You want to prove something true, that depends on a given integer k.
Let P(k) the sentence you are working with. For each integer k, P(k) could be true or false.
Let's start with k = 0. Check if P(0) is true. This is commonly an easy job.
Now assume that, for some given k ≥ 0, P(k) is true. And try to prove, in this case, that P(k+1) is also true.
If you succeed, then it's safe to say that P(k) is true for every integer k ≥ 0.
Example with your second query :
P(k) is " the number (k+1)^3 + 5(k+1) is a multiple of 6 ".
P(0) is " the number 6 is a multiple of 6 ".
P(0) is true.
Let k ≥ 0, assume that P(k) is true.
Let's try to prove P(k+1) true.
P(k+1) tells something about the number (k+2)^3 + 5(k+2). And we already now something about the number (k+1)^3 + 5(k+1).

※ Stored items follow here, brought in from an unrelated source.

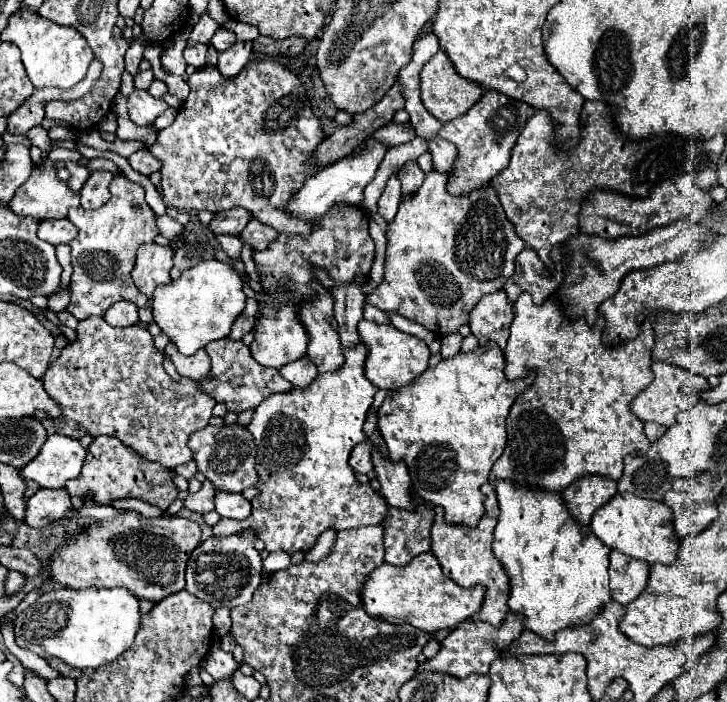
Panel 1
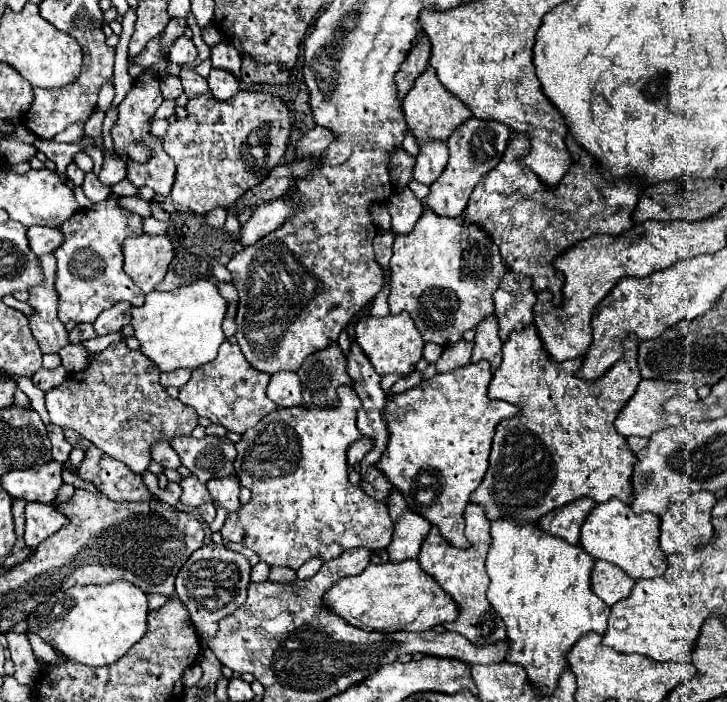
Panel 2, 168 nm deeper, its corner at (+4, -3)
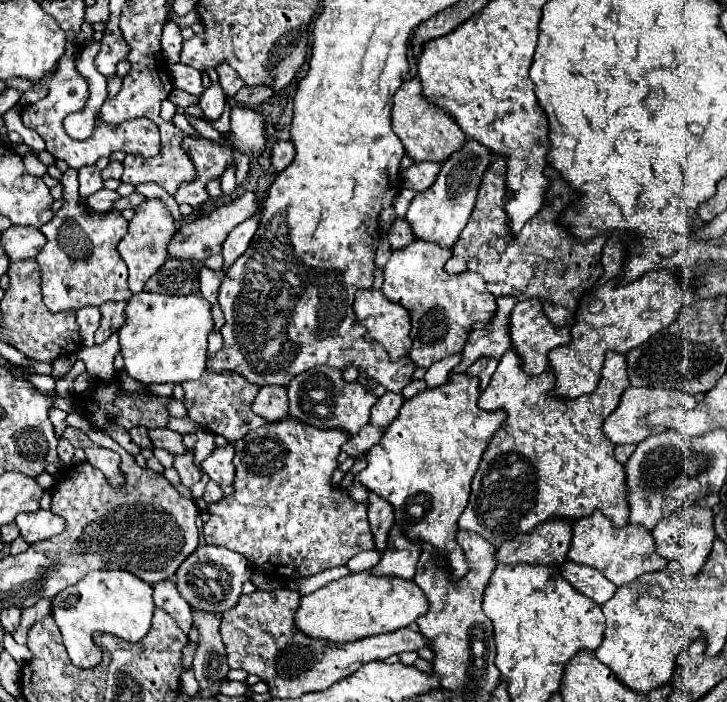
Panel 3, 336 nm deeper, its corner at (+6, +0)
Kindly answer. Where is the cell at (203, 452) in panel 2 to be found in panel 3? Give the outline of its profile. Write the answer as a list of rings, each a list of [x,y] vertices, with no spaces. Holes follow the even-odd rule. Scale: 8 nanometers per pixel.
[[[168,428],[150,430],[150,440],[154,440],[154,446],[156,446],[156,448],[164,448],[164,450],[172,452],[174,456],[190,452],[190,448],[184,446],[182,436],[180,436],[178,432],[174,432],[174,430],[168,430]]]

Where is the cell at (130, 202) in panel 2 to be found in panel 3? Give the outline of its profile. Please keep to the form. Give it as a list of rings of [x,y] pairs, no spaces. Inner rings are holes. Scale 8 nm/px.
[[[102,188],[102,190],[98,190],[96,194],[88,196],[88,198],[86,198],[86,204],[88,204],[90,208],[98,210],[98,212],[108,212],[108,210],[112,210],[112,206],[114,206],[116,200],[120,200],[120,194],[118,194],[118,192],[112,192],[112,190]]]

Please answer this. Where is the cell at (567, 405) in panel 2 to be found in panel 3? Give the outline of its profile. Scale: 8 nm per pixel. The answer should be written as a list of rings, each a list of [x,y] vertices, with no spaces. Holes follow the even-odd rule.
[[[508,348],[500,358],[500,364],[488,384],[488,388],[478,398],[478,404],[486,410],[506,410],[508,418],[496,430],[488,450],[482,456],[480,468],[472,480],[472,492],[466,510],[462,512],[458,524],[462,530],[478,532],[482,538],[500,546],[504,540],[512,540],[518,532],[530,532],[544,520],[550,518],[582,518],[600,508],[614,526],[624,526],[628,522],[628,484],[626,468],[614,458],[614,444],[602,432],[606,416],[618,406],[622,392],[630,386],[626,372],[626,354],[608,352],[608,364],[604,364],[598,388],[580,398],[560,398],[550,396],[554,390],[554,372],[546,370],[540,376],[528,374],[522,368],[522,358],[516,348]]]

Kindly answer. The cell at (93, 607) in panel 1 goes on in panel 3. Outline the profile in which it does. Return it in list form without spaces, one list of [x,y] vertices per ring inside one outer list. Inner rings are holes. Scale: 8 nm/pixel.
[[[98,570],[54,596],[50,616],[60,628],[70,660],[80,668],[94,668],[102,662],[102,648],[92,642],[94,634],[106,632],[124,642],[140,642],[150,630],[152,612],[154,600],[150,584],[130,572]]]

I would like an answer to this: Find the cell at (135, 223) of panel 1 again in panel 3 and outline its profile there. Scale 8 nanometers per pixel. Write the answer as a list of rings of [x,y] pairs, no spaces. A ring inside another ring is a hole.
[[[70,168],[64,172],[62,180],[64,184],[64,192],[68,196],[64,196],[64,206],[56,212],[54,220],[50,220],[50,224],[42,226],[42,234],[48,238],[48,244],[42,248],[42,252],[36,256],[38,264],[40,264],[40,272],[42,272],[42,296],[44,296],[44,304],[48,306],[50,312],[70,312],[70,310],[80,310],[84,306],[96,306],[100,308],[106,302],[116,302],[116,300],[130,300],[132,292],[126,284],[128,278],[128,270],[124,260],[120,258],[116,246],[122,240],[122,236],[126,236],[128,232],[128,220],[122,216],[120,210],[112,210],[106,214],[100,214],[92,208],[88,208],[78,196],[78,186],[76,186],[76,178],[70,178]]]

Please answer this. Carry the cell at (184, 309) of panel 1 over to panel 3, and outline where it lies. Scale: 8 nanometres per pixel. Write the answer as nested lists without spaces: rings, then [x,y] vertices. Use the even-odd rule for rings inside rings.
[[[138,292],[134,300],[128,300],[126,306],[126,322],[120,328],[120,350],[124,356],[124,370],[128,376],[142,384],[182,384],[186,380],[198,380],[206,370],[206,348],[208,348],[208,334],[214,330],[212,320],[212,304],[204,300],[200,294],[188,296],[168,296],[156,292]]]

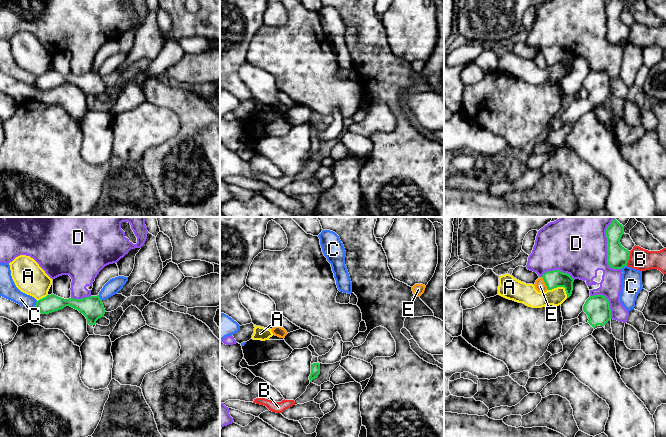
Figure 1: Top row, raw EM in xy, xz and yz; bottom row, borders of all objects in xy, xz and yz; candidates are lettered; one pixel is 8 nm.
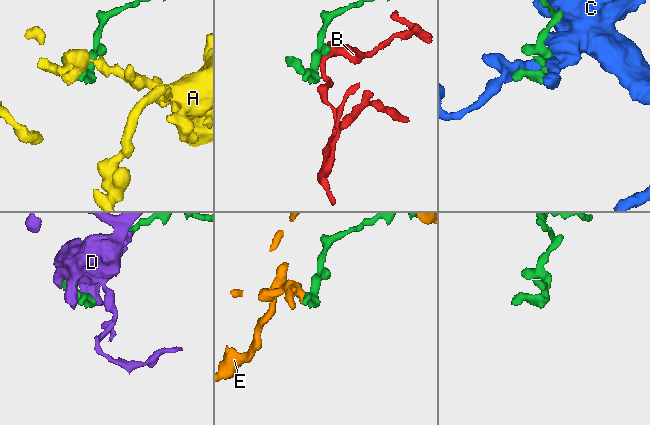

Let's try to make the second appear from the first :
(k+2)^3 + 5(k+2) = ( k+1 +1)^3 + 5(k+1) + 5
= (k+1)^3 + 3.(k+1)^2 + 3.(k+1) + 1 + 5(k+1) + 5
= (k+1)^3 + 5(k+1) + 3(k+1)(k+1+1) + 6
= (k+1)^3 + 5(k+1) + 3(k+1)(k+2) + 6
(k+1)(k+2) is an even integer (since one among k+1 or k+2 must be even), hence 3(k+1)(k+2) is a multiple of 6.
And since you have assumed that P(k) is true, we can say that (k+1)^3 + 5(k+1) is a multiple of 6.
Finally, (k+2)^3 + 5(k+2) is a sum of multiples of 6, hence P(k+1) is also true.